### Задачи для решения
A - Перескажите короче абзац отрывка, начинающийся словами «Госпожа Нансен положила на стол», сохранив его основные факты.
B - Ответьте по отрывку на вопросы, по одному ответу на строку с той же пометкой:
(i) Где стоит Рольфсен, дрожа от холода?
(ii) Что сказала Ева перед ужином?
(iii) Кто, по словам Евы, давным-давно спит?
C - Перечислите все предметы, которые, согласно отрывку, громоздились в кабинете Нансена.

### Текст документа
◇ ◇ ◇ ◇ ◇ ◇ ◇

Госпожа Нансен положила на стол стопку бумаги. Это были последние сообщения русской полярной экспедиции, которая попутно должна была поискать «Фрам».
«Кажется, количество предположений поубавилось»,— заметила Ева.
Рольфсен участливо принялся взвешивать все за и против, но Ева Нансен прервала его: «По-моему, все это ерунда».
Бедняга репортер... Он ведь должен был рассказать всей Европе, как страдает покинутая супруга, переходя от страха к надежде.
«Не хотите ли посмотреть кабинет моего мужа? — спросила она.— Он к вашим услугам».
И вот Рольфсен, дрожа от холода, стоит в кабинете Нансена.
«Я открыл третий полюс холода на Земле!»
Среди нагромождений коробок, шкатулок, инструментов и банок, писем и бумаг, сложенных кипами в комнате, он не мог найти ничего интересного и через некоторое время перебрался оттуда назад в умеренный пояс.
«Кажется, там прохладно?» — улыбаясь спросила Ева. Затем она села, скрестив руки на груди. «А теперь можете задавать вопросы, можно и нескромные».
Нескромные! Куда уж там.
Рольфсен даже не посмел спросить, когда она родилась. Нет, он просто не мог себе это позволить.
Вечером в доме были гости, веселые, оживленные. И веселее всех была Ева.
Перед ужином она сказала: «Извините, мне надо помыть руки».
Нурдалю показалось, что руки у нее и так совершенно чистые. И он осмелился спросить: «Вы, вероятно, хотите пожелать Лив доброй ночи?» — «Что вы, она давным-давно спит».
И все-таки он был уверен, что хозяйка вышла именно для того, чтобы попрощаться с Лив на ночь.
Перед тем как она вернулась в комнату, Рольфсен услыхал голоса за дверью: «Держись, теперь уже немного осталось».— «Да разве я не держусь?» — «Конечно, конечно, держишься». А затем: «Ведь только ради Фритьофа я и терплю его. Может, книжку хорошую напишет».

◇ ◇ ◇ ◇ ◇ ◇ ◇

(Записи с данными)
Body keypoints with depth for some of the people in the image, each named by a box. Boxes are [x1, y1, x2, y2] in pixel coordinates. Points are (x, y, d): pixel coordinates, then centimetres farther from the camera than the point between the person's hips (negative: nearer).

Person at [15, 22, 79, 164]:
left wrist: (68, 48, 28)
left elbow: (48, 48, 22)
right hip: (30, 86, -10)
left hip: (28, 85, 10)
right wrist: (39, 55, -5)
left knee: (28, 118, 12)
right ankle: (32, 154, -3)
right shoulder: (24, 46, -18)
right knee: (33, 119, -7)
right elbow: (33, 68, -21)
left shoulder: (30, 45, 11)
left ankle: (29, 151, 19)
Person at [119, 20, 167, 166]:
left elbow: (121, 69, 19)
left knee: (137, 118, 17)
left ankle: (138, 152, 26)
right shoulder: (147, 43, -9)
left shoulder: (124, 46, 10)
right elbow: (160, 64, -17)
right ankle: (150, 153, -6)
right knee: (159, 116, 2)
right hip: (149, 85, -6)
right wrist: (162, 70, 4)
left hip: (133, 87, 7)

◇ ◇ ◇ ◇ ◇ ◇ ◇

### Ответы по пунктам
A - Госпожа Нансен выложила на стол последние сообщения русской полярной экспедиции, которой попутно полагалось поискать «Фрам».

B -
(i) В кабинете Нансена.
(ii) «Извините, мне надо помыть руки».
(iii) Лив.

C - Коробки, шкатулки, инструменты, банки, письма, бумаги.